Welcome to YADA-YADA!

In pop culture, YADA-YADA usually means "blah, blah, blah" or "more of the same." For this blog, YADA-YADA is an acronym meaning "Young Adult Discussions About Young Adult-Designed Art." Check out my summaries and reviews of teen media. Chime in and let me know what you think!

Friday, May 7, 2010

Blog No. 43- Think Again by JonArno Lawson

GENRE: Poetry
Title: Think Again
Author: JonArno Lawson
Illustrations: Julie Morstad

Bibliographic Information:
Reading level: Young Adult
Hardcover: 64 pages
Publisher: Kids Can Press, Ltd. (March 1, 2010)
Language: English
ISBN-10: 1554534232
ISBN-13: 978-1554534234


Reader’s Annotation:
Simple rhyming poems describe the scariness and fleeting nature of a first love. Line drawings are included that complement the works.

Plot Summary:
This short collection of rhymes and their corresponding line drawings are little bits of wisdom that the younger high school student and the older middle school students will probably enjoy—especially girls up to about age 14. These very short, four-line poems describe the uncertainties and frustrations, as well as the joys, or friendship, and especially the scary but thrilling thing called “first love.”

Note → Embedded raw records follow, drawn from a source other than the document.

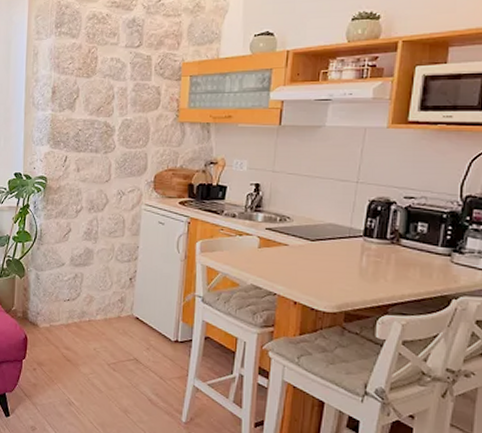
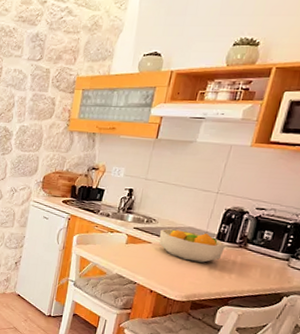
fruit bowl: none [296,227,376,265] -> present [159,229,227,263]

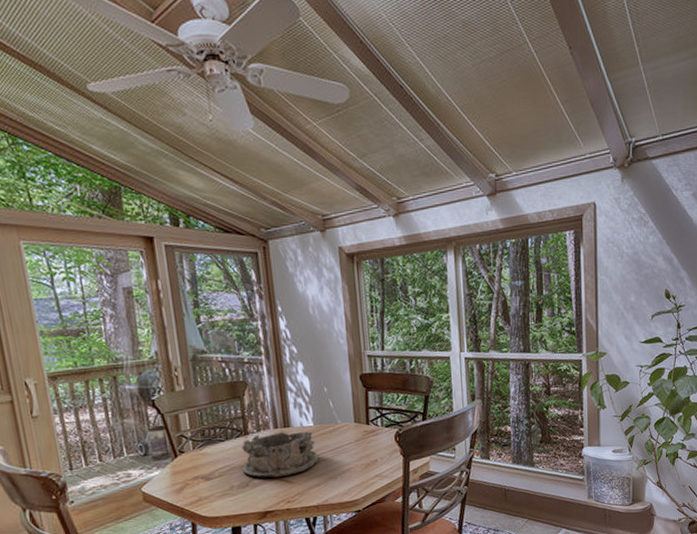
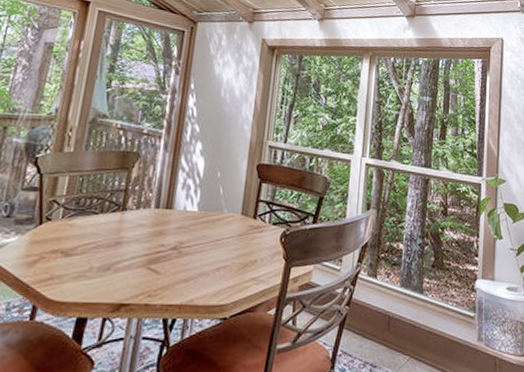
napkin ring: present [242,431,319,478] -> none [107,212,195,265]

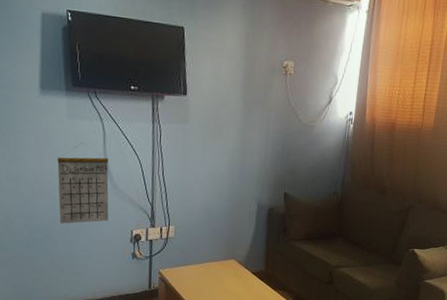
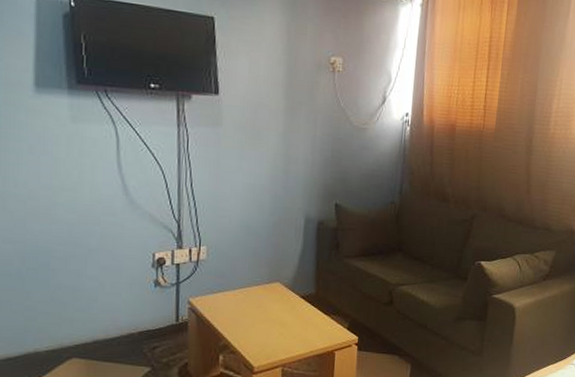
calendar: present [57,142,109,224] -> none [57,150,125,249]

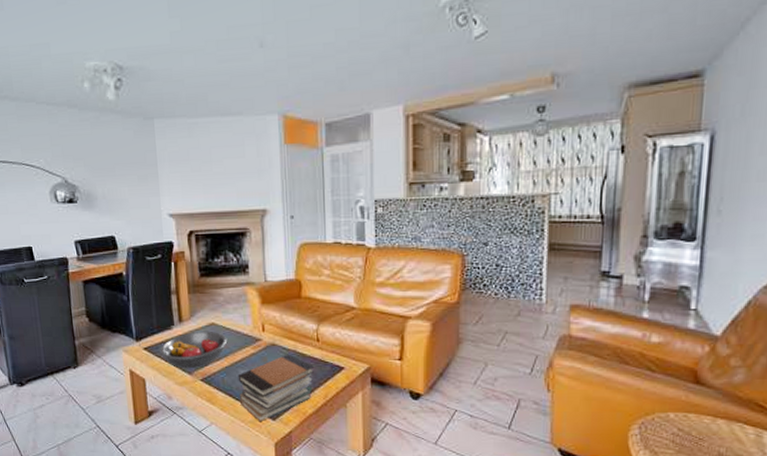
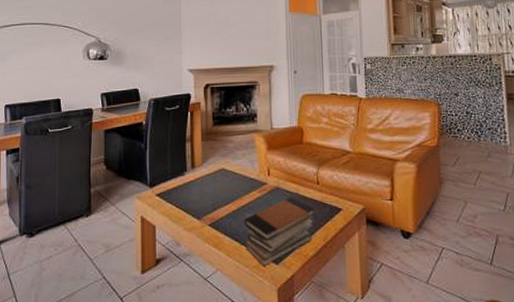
fruit bowl: present [160,331,228,369] -> none [172,176,236,214]

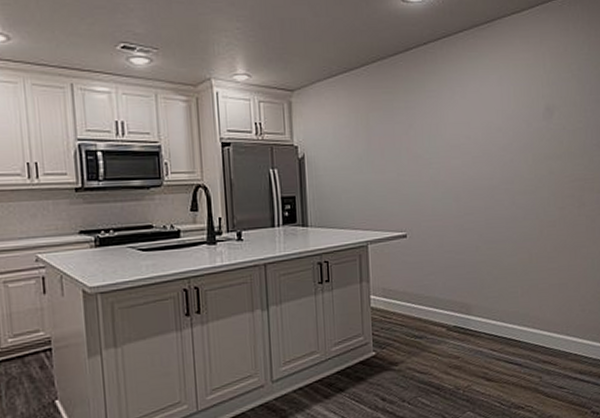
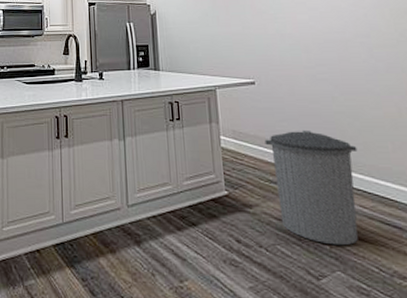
trash can: none [412,281,493,389] -> present [264,129,359,246]

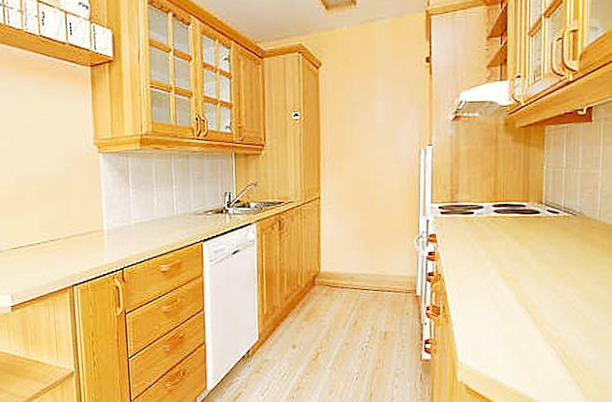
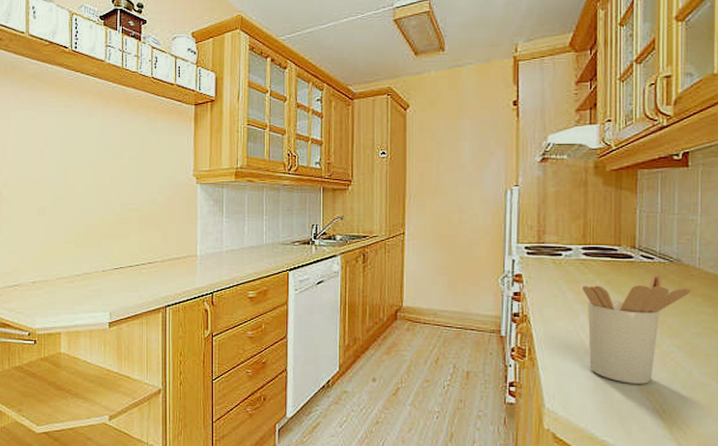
utensil holder: none [493,227,592,334] -> present [582,274,691,384]

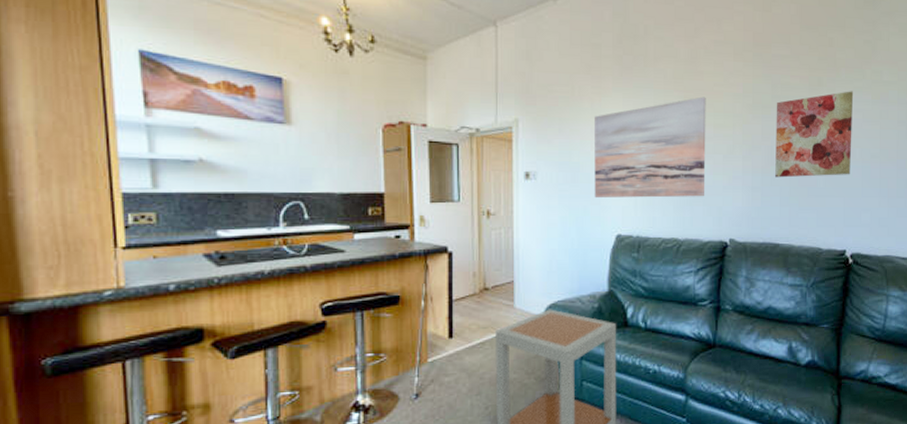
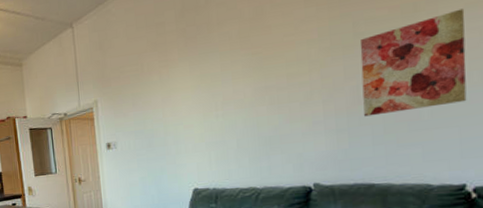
wall art: present [594,96,706,198] -> none [164,49,283,158]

Most of the rhymes are pretty basic, but there is one or two that stand out, like the one called “Differences.” It goes like this:

“You say:
‘I accept our differences’
And offer me your hand.
But it’s what we have in common
That I can’t stand.” (Lawson).

The little twist abut the things in common is what makes this one of the more memorable poems in the book.

Critical Evaluation:
I know something about poetry. And to me, this isn’t poetry. It’s rhyme. And not the best rhyme, either.

There are some whimsical ideas going on here, but for this to be on the Junior Library Guild Selection astounds me. At my high school, we only order the high school level materials, yet this book was on that level. Having taught poetry for years as an Artist-in-Residence for the State of California, I am quite surprised that any publisher would actually call this poetry. Verse perhaps, or better yet, rhyme. To me, the best poetry doesn’t rhyme, or, if it does, it doesn’t “cheat” like Lawson seems to do in many of his poems. Here’s an example of what I mean by cheating: “I’m up for grabs/But you would never grab/You hold me knowing that I can’t be held/And knowing that to hold is not to have. Well, last I looked, grabs does not rhyme with have. It is assonance, perhaps, but this models poor rhyme to students, and frankly, it bothers me. Lawson also uses duplicate words to rhyme instead of being more creative—in a four-line poem, using “it” to rhyme with “it” is just—well, its not cool.

One or two poems were fun and made me chuckle, but to call this poetry? It might be rhyme, it may be verse, but to me, poetry is about images, and there is not one in the bunch.

Reading level/Interest Age:
Shockingly, this came in the high school selection from Junior Library Guild, recommended for 9-12 grades! This might work for ELL students, who need very basic phonics skills, but for the general high school population? I think it’s too “dumbed down.”

Information about the Author:
JonArno Lawson is a Canadian “poet” who lives in Toronto with his wife and children. Largely a children’s book writer (you think?) Lawson also wrote Black Stars in a White Night Sky, which won the Lion and Unicorn Award for Excellence in North American poetry in 2007.

Lawson has also published two books of poetry for adults, and has written nonfiction chapters about the Chechen people. He has edited several poetry anthologies in Canada.

Curriculum Ties:
None, unless a teacher wants to show how NOT to write poetry.

Challenge Issues:

Why I Included This Book:
It came in the JLG stack today and I read it. I don’t have to be positive about every book I read, do I? I really can't imagine anyone at my high school library liking this book.